El presidente está muy lejos de la izquierda en dos actitudes generales que lo colocan más bien en el campo de los conservadores: primero, su desconfianza en el prójimo. Andrés Manuel López Obrador no cree en la bondad natural del ser humano; parte de la premisa de que todos son corruptos o corruptibles. La izquierda, en cambio, fiel a la Ilustración, siempre ha sostenido lo contrario: los seres humanos son buenos por naturaleza, los que pecan han sido víctimas de la sociedad, pero son redimibles.

La segunda actitud esencialmente conservadora del presidente es su compromiso con el pasado y su básica indiferencia frente al futuro. Cuando habla de cómo éramos en los años setenta y de cómo todo debería ser como antes, se olvida que el contexto del México actual nada tiene que ver con los contextos de entonces. Él que se dice tan preocupado por la historia no se pregunta siquiera si no incurre en grave anacronismo cuando nos promete un México como el de ayer.

Un México como el de ayer giraba en torno al presidente; en ese México no creo que alguno de sus presidentes se habría atrevido a modificar la ley para que su amigo pudiera ser director de una empresa estatal, gobernador, o cualquier otra cosa mientras lo juzgara honesto.
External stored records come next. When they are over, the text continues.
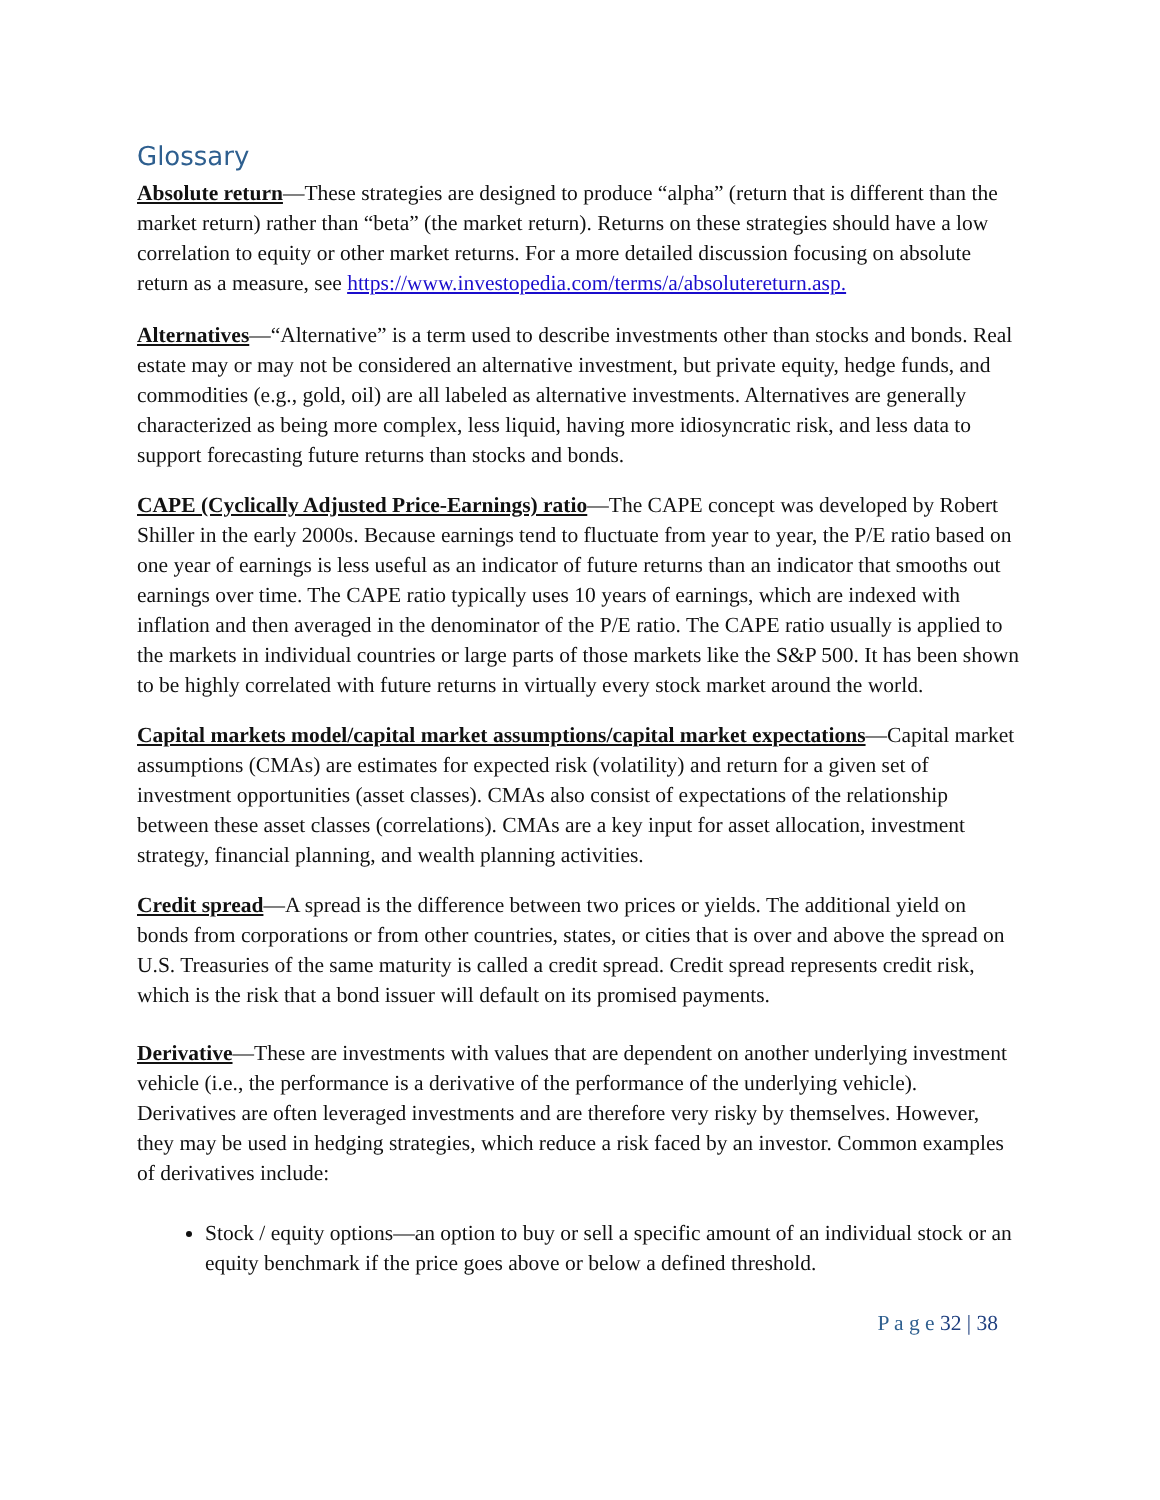Glossary
Absolute return—These strategies are designed to produce “alpha” (return that is different than the market return) rather than “beta” (the market return). Returns on these strategies should have a low correlation to equity or other market returns. For a more detailed discussion focusing on absolute return as a measure, see https://www.investopedia.com/terms/a/absolutereturn.asp.
Alternatives—“Alternative” is a term used to describe investments other than stocks and bonds. Real estate may or may not be considered an alternative investment, but private equity, hedge funds, and commodities (e.g., gold, oil) are all labeled as alternative investments. Alternatives are generally characterized as being more complex, less liquid, having more idiosyncratic risk, and less data to support forecasting future returns than stocks and bonds.
CAPE (Cyclically Adjusted Price-Earnings) ratio—The CAPE concept was developed by Robert Shiller in the early 2000s. Because earnings tend to fluctuate from year to year, the P/E ratio based on one year of earnings is less useful as an indicator of future returns than an indicator that smooths out earnings over time. The CAPE ratio typically uses 10 years of earnings, which are indexed with inflation and then averaged in the denominator of the P/E ratio. The CAPE ratio usually is applied to the markets in individual countries or large parts of those markets like the S&P 500. It has been shown to be highly correlated with future returns in virtually every stock market around the world.
Capital markets model/capital market assumptions/capital market expectations—Capital market assumptions (CMAs) are estimates for expected risk (volatility) and return for a given set of investment opportunities (asset classes). CMAs also consist of expectations of the relationship between these asset classes (correlations). CMAs are a key input for asset allocation, investment strategy, financial planning, and wealth planning activities.
Credit spread—A spread is the difference between two prices or yields. The additional yield on bonds from corporations or from other countries, states, or cities that is over and above the spread on U.S. Treasuries of the same maturity is called a credit spread. Credit spread represents credit risk, which is the risk that a bond issuer will default on its promised payments.
Derivative—These are investments with values that are dependent on another underlying investment vehicle (i.e., the performance is a derivative of the performance of the underlying vehicle). Derivatives are often leveraged investments and are therefore very risky by themselves. However, they may be used in hedging strategies, which reduce a risk faced by an investor. Common examples of derivatives include:
Stock / equity options—an option to buy or sell a specific amount of an individual stock or an equity benchmark if the price goes above or below a defined threshold.
P a g e 32 | 38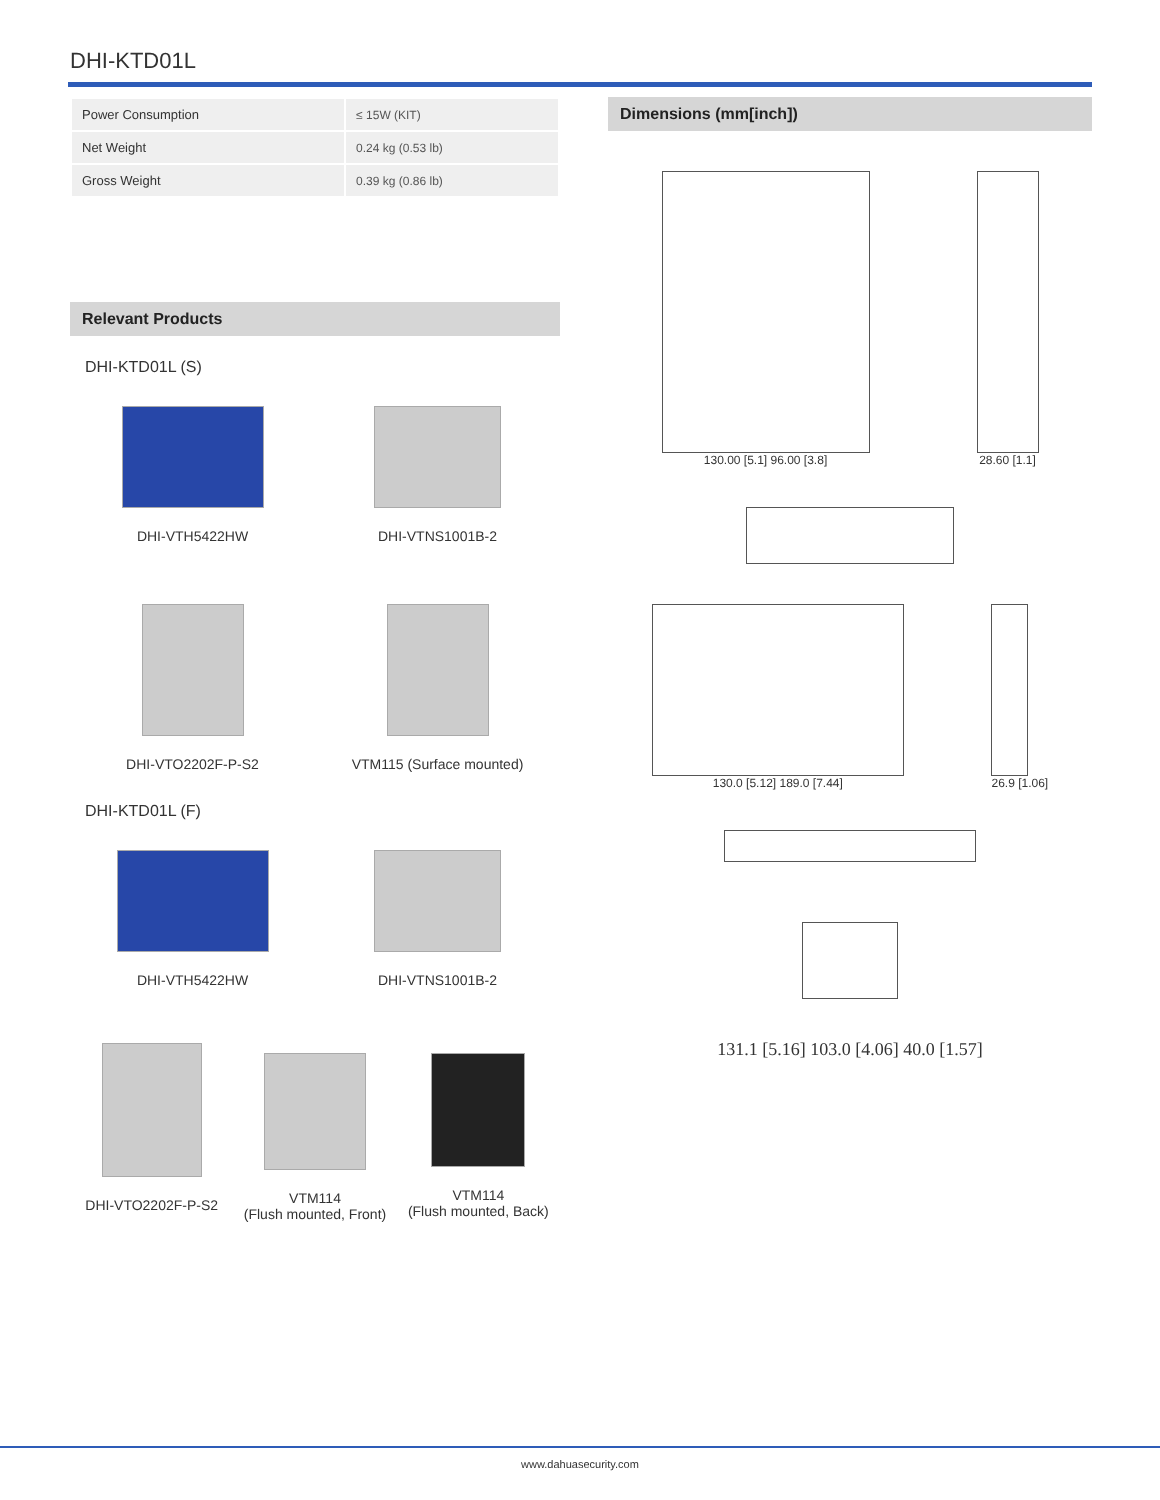DHI-KTD01L
| Power Consumption | ≤ 15W (KIT) |
| Net Weight | 0.24 kg (0.53 lb) |
| Gross Weight | 0.39 kg (0.86 lb) |
Relevant Products
DHI-KTD01L (S)
DHI-VTH5422HW
DHI-VTNS1001B-2
DHI-VTO2202F-P-S2
VTM115 (Surface mounted)
DHI-KTD01L (F)
DHI-VTH5422HW
DHI-VTNS1001B-2
DHI-VTO2202F-P-S2
VTM114
(Flush mounted, Front)
VTM114
(Flush mounted, Back)
Dimensions (mm[inch])
130.00 [5.1] 96.00 [3.8] 28.60 [1.1]
130.0 [5.12] 189.0 [7.44] 26.9 [1.06]
131.1 [5.16] 103.0 [4.06] 40.0 [1.57]
www.dahuasecurity.com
Estábamos cansados de tanta corrupción. Es cierto, pero antes de ese agobio nos hartamos de las arbitrariedades del presidente, de la discrecionalidad en la aplicación de la ley, de la centralización política y de la concentración de la riqueza, de la opacidad de la información oficial, de la enorme distancia entre las palabras y los hechos. Estábamos cansados de los caminares sesgados de los poderosos.

Muchos de estos problemas empezaban a resolverse; tal vez con lentitud, pero no íbamos hacia atrás, no regresábamos allí de donde tanto trabajo nos costó salir. No seguíamos a un cangrejo.